After reboot of computer, Jenkins became unresponsive

On October 7, I upgraded our Jenkins installation to version 2.462.3. It is running on OpenJDK version 21.0.4 on an Ubuntu based system (20.04).

After this upgrade everything was running fine, until we had to shutdown and restart the computer due to maintenance to the power supply on October 22. After we rebooted the computer, Jenkins became unresponsive (unable to load the GUI in the browser, the process taking 1600% CPU and logging a lot of StackOverflowExceptions and OutOfMemoryExceptions.

What I did after that, is clean up the entire configuration and start to rebuild it. That was Wednesday October 23. At the end of the day, Jenkins still seemed to be running correctly with the same configuration as it was running before I had to reboot the system. Unfortunately, the next day Jenkins was again completely unresponsive.

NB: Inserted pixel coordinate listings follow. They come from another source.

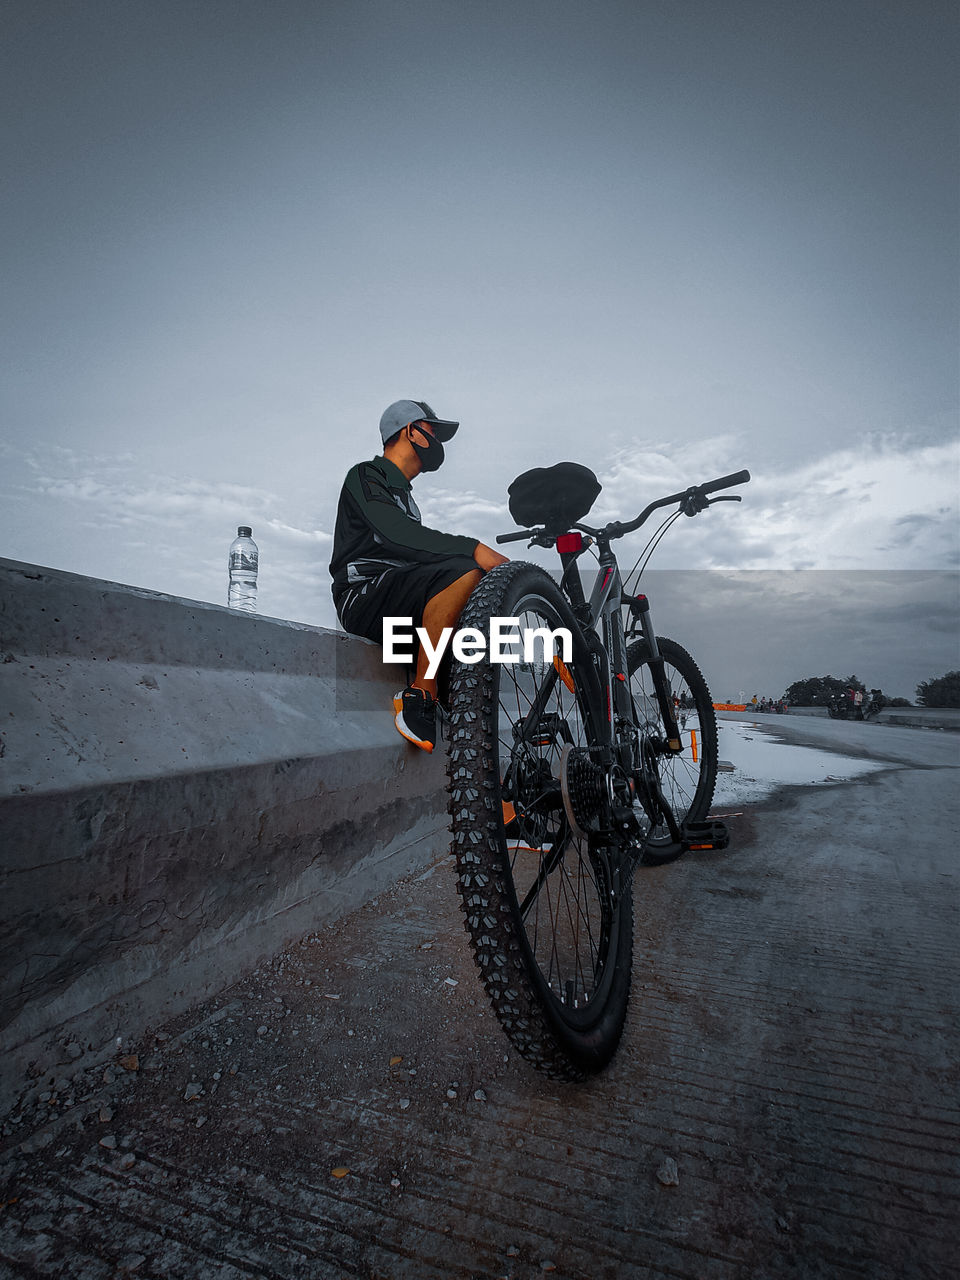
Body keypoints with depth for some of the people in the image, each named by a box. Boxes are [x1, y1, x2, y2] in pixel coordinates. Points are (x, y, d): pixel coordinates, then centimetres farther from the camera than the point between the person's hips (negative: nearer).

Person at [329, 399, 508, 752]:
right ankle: (418, 697, -29)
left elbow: (414, 550, 20)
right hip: (364, 596, -9)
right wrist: (473, 548, -25)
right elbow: (396, 534, -18)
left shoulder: (403, 496, 31)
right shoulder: (365, 476, 2)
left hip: (401, 607, 9)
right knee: (464, 573, -30)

After that I have tried to run Docker instances of Jenkins, but they also become unresponsive.

Is there something else I could try to resolve this issue. When Jenkins become unresponsive, there are no jobs running and Jenkins is actually “idle”. It could be polling for source code changes, but that is the only thing I can think of right now.

When I start Jenkins and look at the log file, the log shows that Jenkins is up and running and after that the first thing that is logged is either an OutOfMemoryException or a StackOverflowException, so it is also unclear what is happening there.

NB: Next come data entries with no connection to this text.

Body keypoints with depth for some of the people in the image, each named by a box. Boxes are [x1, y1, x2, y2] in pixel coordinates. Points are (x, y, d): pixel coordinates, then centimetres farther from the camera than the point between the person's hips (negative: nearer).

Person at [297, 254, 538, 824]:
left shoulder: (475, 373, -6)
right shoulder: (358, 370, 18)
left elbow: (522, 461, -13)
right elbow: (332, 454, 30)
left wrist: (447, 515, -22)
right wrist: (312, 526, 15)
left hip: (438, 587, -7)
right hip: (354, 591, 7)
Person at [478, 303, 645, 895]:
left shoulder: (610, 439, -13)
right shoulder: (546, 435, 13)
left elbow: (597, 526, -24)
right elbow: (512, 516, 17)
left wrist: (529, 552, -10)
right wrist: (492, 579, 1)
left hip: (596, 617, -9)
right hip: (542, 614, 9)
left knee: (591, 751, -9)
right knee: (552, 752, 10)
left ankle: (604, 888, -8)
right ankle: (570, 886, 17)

I have also inspected the java threads and logged them and as far as I can see, most threads are just waiting. That is also expected, as the machine Jenkins is running on stays completely responsive, its just Jenkins that is unresponsive (agent nodes are not found, GUI cannot be loaded, etc…)

Is there anything else that I could try?

Sincerely,
Marcel

As you say you see OOMs are you able to visit <jenkinsurl>/manage/systemInfo and is the memory consumption fine?
If that is the problem then you might need to give your vm more heap. When out of then java is busy with running garbage collection all the time and your jenkins will become more or less unresponsive.

In the situation where Jenkins is unresponsive, I cannot load any page (not even able to simply login). And this situation occurs very soon after restarting the Jenkins controller, so I hardly have time to navigate to some page.

Using Linux “top” I can see that in that situation (but also with a completely clean configuration), the Java process is taking 17G of virtual memory and 2.5% MEM.

I am currently again in the process of rebuilding the job configuration to see when the issue starts to occur, and so far (little less than half the jobs restored) Jenkins is still running fine. Now the systemInfo shows that has a little above 8GB of memory and is using around 250K.